Brano estratto:
════════════════════

Realizzate il Principio Atmico con la pratica costante

 


La Fonte e il Sostegno di ogni cosa
Incarnazioni dell’Amore!
Tutti chiedono: “Swami, dov’è l’Âtma? Essi non comprendono che cosa Esso sia. Le Upanishad si sono soffermate a lungo sul Principio Atmico, ma purtroppo oggi la gente non è in grado di interpretare correttamente gli insegnamenti delle Upanishad. Gli insegnamenti della Bhagavad Gîtâ, del Râmâyana e del Bhâgavata hanno origine nelle Upanishad.
Nell’antichità, i nostri saggi si sottoponevano a intense penitenze per comprendere la natura dell’Âtma e alla fine dichiararono che Esso è il fondamento sostanziale di ogni cosa nell’universo. Quando assume un corpo fisico, anche se questo subisce costanti cambiamenti dalla nascita alla morte, l’Âtma rimane il Principio eterno e immutabile. È la sorgente e il sostegno di tutto e non ha né nascita né morte.
La gente celebra con grande entusiasmo diverse festività, come, ad esempio, Mahâshivarâtrî. Significa forse che il Signore Shiva è nato quel giorno? No. Il Nome Shiva significa “di buon auspicio”. Il Principio di Shiva è onnipresente.

Sarvatah pâni pâdam tat sarvatokshi shiro mukham
sarvatah shrutimalloke sarvam âvritya tishtathi

Con mani, piedi, occhi, testa, bocca e orecchie
che pervadono ogni cosa, Egli permea l’intero universo.

════════════════════

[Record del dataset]

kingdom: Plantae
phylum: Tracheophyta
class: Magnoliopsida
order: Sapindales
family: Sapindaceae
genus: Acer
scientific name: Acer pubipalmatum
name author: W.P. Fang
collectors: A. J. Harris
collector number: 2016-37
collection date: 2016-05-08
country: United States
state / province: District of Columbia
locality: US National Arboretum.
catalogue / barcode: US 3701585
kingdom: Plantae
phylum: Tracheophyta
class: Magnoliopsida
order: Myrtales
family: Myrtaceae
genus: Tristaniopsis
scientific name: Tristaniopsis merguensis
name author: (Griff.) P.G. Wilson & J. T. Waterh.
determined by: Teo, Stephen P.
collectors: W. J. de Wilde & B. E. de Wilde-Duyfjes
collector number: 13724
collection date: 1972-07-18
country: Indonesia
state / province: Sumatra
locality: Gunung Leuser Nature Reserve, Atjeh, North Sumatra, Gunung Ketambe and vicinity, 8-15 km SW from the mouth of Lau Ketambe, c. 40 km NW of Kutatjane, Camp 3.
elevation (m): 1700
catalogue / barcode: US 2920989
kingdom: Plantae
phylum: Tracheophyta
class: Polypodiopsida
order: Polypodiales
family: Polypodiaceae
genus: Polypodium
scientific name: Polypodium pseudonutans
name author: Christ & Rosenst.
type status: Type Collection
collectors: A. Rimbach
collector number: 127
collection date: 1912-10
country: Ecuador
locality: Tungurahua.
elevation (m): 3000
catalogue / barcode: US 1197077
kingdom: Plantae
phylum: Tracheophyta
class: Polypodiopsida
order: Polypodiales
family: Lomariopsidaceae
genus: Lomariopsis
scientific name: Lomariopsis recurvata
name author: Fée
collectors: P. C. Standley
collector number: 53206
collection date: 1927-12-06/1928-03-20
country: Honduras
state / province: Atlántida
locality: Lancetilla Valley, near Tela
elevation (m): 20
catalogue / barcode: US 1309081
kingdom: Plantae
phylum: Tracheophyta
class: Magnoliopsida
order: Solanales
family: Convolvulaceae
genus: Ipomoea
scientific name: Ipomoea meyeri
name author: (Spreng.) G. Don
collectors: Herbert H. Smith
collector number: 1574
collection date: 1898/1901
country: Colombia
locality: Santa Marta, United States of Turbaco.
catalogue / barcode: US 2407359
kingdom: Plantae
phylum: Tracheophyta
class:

════════════════════

Compiti ed esercizi:
- a) Trascrivere alla lettera la parte del brano sul Principio Atmico che si apre con le parole contenenti "Realizzate il Principio" e termina con "nascita né morte.".
- b) Stabilire se ciascuna affermazione concorda con il brano sul Principio Atmico, rispondendo sì o no e citando fedelmente le parole del testo che lo decidono. (i) L'Âtma non ha né nascita né morte. (ii) Il Signore Shiva è nato nel giorno di Mahâshivarâtrî. (iii) Gli insegnamenti della Bhagavad Gîtâ hanno origine nel Râmâyana.
- c) Scrivere il seguito del brano sul Principio Atmico, cominciando subito dopo gli ultimi versi riportati.

Risultati attesi:
- a)
Realizzate il Principio Atmico con la pratica costante

 


La Fonte e il Sostegno di ogni cosa
Incarnazioni dell’Amore!
Tutti chiedono: “Swami, dov’è l’Âtma? Essi non comprendono che cosa Esso sia. Le Upanishad si sono soffermate a lungo sul Principio Atmico, ma purtroppo oggi la gente non è in grado di interpretare correttamente gli insegnamenti delle Upanishad. Gli insegnamenti della Bhagavad Gîtâ, del Râmâyana e del Bhâgavata hanno origine nelle Upanishad.
Nell’antichità, i nostri saggi si sottoponevano a intense penitenze per comprendere la natura dell’Âtma e alla fine dichiararono che Esso è il fondamento sostanziale di ogni cosa nell’universo. Quando assume un corpo fisico, anche se questo subisce costanti cambiamenti dalla nascita alla morte, l’Âtma rimane il Principio eterno e immutabile. È la sorgente e il sostegno di tutto e non ha né nascita né morte.

- b)
(i) Sì: "non ha né nascita né morte".
(ii) No: "Significa forse che il Signore Shiva è nato quel giorno? No."
(iii) No: "Gli insegnamenti della Bhagavad Gîtâ, del Râmâyana e del Bhâgavata hanno origine nelle Upanishad."

- c)
Qualunque cosa venga vista dagli occhi, udita dalle orecchie e anche le parole che vengono pronunciate, tutto è Brahman. Non esiste nulla nell’universo che non sia Brahman. Ecco perché viene descritto come:

Shabda Brahmamayî, Charâcharamayî, Jyotirmayî, Vângmayî,
Nityânandamayî, Parâtparamayî, Mâyâmayî, Shrîmayî

Incarnazione del suono, della mobilità e dell’immobilità, della luce, della parola,
dell’eterna beatitudine, della perfezione, dell’illusione e della prosperità.

Nessuno può dire: “Questo è Brahman e questo non Lo è.” Anche questo fazzoletto, ad esempio, è Brahman. Da dove ha avuto origine? Esso è composto di fili che, a loro volta, hanno tratto origine dal cotone. Poiché i fili sono intessuti insieme, il cotone ha preso la forma di un pezzo di stoffa. La stoffa che si crea con i fili di cotone può diventare un dhothî, un sari o una camicia.
Alcuni affermano che la mente è all’origine dell’universo. Ciò non è vero. Anche la mente ha una fonte da cui dipende. Indubbiamente, la mente è molto forte e potente, ma anch’essa è nata unicamente dall’Âtma. La mente dirige tutte le attività nel mondo fisico; essa è molto instabile e muta continuamente. Questo è il motivo per cui è chiamata “mente di scimmia”.
L’Âtma è la fonte e il sostegno del corpo, della mente, dell’intelletto, della consapevolezza (citta), della discriminazione (viveka), della più alta saggezza (vijñâna), della più alta sapienza (sujñâna). Tutte le cose hanno avuto origine dall’Âtma e assumono, nella vita dell’essere umano, una forma particolare in un particolare momento, come un neonato, un bambino, un ragazzo, un giovane e una persona anziana. Queste diverse forme in stadi differenti non hanno un’esistenza indipendente. Avviene una transizione da uno stadio all’altro. L’Âtma, tuttavia, è la fonte e il sostegno per tutte le identità. È il Principio Fondamentale.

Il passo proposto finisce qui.